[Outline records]
## start

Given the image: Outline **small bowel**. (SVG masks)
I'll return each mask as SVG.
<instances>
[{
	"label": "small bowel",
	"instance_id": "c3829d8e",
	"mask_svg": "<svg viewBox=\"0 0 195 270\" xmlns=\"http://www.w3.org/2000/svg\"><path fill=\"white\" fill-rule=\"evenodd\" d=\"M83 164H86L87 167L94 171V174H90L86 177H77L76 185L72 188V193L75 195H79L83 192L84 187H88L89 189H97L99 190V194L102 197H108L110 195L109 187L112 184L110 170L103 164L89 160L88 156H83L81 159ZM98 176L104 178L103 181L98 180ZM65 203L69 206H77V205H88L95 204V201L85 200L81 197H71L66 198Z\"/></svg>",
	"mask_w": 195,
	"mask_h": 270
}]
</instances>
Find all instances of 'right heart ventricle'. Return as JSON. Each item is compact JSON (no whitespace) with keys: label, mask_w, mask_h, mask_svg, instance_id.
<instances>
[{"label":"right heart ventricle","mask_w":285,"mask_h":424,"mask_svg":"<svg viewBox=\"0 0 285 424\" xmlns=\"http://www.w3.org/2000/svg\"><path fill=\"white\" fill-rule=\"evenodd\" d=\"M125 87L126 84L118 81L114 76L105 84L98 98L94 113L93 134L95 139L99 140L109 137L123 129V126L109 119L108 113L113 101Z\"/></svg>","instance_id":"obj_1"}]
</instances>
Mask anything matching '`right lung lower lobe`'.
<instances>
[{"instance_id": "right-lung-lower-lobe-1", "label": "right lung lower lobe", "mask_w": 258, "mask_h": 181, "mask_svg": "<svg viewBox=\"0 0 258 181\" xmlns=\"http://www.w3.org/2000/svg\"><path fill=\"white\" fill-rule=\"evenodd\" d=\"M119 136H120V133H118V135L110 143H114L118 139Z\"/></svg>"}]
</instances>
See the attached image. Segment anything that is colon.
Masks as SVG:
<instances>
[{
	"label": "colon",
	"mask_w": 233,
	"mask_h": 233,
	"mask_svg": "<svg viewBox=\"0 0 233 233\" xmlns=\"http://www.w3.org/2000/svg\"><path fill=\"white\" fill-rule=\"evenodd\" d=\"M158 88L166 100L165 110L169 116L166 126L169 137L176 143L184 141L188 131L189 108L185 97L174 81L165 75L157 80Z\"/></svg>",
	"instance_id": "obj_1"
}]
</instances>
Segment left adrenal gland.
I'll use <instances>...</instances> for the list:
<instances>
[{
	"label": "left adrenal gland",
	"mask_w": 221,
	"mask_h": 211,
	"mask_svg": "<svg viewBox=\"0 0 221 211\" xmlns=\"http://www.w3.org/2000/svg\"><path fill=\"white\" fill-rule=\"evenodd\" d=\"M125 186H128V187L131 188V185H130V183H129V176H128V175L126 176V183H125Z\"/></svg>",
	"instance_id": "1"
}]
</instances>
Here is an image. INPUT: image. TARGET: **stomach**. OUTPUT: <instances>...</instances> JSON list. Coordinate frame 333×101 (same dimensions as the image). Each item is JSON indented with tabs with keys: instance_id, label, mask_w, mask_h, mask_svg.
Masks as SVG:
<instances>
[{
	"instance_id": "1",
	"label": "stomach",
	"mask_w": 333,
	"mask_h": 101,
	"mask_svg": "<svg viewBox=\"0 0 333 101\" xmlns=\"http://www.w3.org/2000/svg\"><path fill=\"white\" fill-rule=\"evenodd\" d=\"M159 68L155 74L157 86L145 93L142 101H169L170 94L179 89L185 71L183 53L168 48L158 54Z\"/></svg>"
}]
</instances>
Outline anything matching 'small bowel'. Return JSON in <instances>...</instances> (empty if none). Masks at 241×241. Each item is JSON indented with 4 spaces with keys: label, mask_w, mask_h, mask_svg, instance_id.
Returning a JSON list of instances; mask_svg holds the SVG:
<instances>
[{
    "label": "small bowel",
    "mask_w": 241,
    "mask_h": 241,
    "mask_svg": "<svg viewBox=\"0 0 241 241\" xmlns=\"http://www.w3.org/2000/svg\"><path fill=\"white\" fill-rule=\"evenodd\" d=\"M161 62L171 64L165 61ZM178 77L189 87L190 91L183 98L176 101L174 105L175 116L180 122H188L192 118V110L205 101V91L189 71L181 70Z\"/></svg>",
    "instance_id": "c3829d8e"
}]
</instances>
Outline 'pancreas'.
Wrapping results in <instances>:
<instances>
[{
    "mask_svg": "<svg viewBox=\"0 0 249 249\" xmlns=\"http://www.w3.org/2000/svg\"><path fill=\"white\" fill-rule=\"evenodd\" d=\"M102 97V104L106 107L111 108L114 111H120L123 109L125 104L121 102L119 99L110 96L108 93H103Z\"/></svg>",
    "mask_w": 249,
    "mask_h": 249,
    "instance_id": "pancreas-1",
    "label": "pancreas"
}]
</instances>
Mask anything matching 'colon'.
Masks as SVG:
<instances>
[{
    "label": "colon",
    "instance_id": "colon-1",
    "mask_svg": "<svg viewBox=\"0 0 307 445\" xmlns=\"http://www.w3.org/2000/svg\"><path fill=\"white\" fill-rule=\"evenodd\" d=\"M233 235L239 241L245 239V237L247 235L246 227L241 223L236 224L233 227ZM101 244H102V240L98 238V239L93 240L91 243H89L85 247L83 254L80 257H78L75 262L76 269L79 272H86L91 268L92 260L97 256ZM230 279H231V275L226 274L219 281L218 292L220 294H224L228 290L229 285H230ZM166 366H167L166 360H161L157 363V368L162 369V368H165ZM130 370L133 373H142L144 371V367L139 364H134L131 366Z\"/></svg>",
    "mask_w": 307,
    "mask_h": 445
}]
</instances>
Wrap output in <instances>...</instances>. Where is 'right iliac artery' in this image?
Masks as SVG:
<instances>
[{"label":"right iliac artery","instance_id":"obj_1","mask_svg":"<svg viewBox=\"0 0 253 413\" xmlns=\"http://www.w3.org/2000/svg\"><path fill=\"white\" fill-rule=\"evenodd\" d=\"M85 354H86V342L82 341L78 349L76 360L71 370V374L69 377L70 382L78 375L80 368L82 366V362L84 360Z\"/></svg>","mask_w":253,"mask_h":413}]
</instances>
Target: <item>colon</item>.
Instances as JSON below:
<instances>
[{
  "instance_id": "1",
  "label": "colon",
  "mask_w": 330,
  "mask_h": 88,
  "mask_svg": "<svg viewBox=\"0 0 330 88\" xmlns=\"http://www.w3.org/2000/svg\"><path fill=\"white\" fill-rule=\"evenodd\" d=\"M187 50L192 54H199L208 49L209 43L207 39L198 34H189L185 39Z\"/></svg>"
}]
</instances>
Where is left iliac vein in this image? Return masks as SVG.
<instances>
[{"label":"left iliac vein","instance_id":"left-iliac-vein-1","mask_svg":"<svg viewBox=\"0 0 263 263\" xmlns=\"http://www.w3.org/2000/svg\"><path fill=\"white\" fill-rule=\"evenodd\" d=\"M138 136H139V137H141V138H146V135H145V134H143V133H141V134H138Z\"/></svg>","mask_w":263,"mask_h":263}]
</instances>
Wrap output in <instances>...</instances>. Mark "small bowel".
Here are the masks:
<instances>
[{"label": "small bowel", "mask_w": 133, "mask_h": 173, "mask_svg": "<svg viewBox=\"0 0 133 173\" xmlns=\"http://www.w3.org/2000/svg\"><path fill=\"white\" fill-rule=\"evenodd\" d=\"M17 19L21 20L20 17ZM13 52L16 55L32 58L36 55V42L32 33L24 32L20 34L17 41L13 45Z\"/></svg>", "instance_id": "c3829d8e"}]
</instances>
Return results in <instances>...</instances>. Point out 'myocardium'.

## end

### SHORT EXERCISE
Rewrite the material starting at the line containing "Target: <item>colon</item>." and ending at the last line, changing "Point out" to "Segment" and leaving everything else the same.

### ANSWER FOR THIS EXERCISE
Target: <item>colon</item>.
Instances as JSON below:
<instances>
[{
  "instance_id": "1",
  "label": "colon",
  "mask_w": 330,
  "mask_h": 88,
  "mask_svg": "<svg viewBox=\"0 0 330 88\" xmlns=\"http://www.w3.org/2000/svg\"><path fill=\"white\" fill-rule=\"evenodd\" d=\"M187 50L192 54H199L208 49L209 43L207 39L198 34H189L185 39Z\"/></svg>"
}]
</instances>
Where is left iliac vein in this image? Return masks as SVG.
<instances>
[{"label":"left iliac vein","instance_id":"left-iliac-vein-1","mask_svg":"<svg viewBox=\"0 0 263 263\" xmlns=\"http://www.w3.org/2000/svg\"><path fill=\"white\" fill-rule=\"evenodd\" d=\"M138 136H139V137H141V138H146V135H145V134H143V133H141V134H138Z\"/></svg>","mask_w":263,"mask_h":263}]
</instances>
Wrap output in <instances>...</instances>. Mark "small bowel".
Here are the masks:
<instances>
[{"label": "small bowel", "mask_w": 133, "mask_h": 173, "mask_svg": "<svg viewBox=\"0 0 133 173\" xmlns=\"http://www.w3.org/2000/svg\"><path fill=\"white\" fill-rule=\"evenodd\" d=\"M17 19L21 20L20 17ZM13 52L16 55L32 58L36 55V42L32 33L24 32L20 34L17 41L13 45Z\"/></svg>", "instance_id": "c3829d8e"}]
</instances>
Return results in <instances>...</instances>. Segment 'myocardium'.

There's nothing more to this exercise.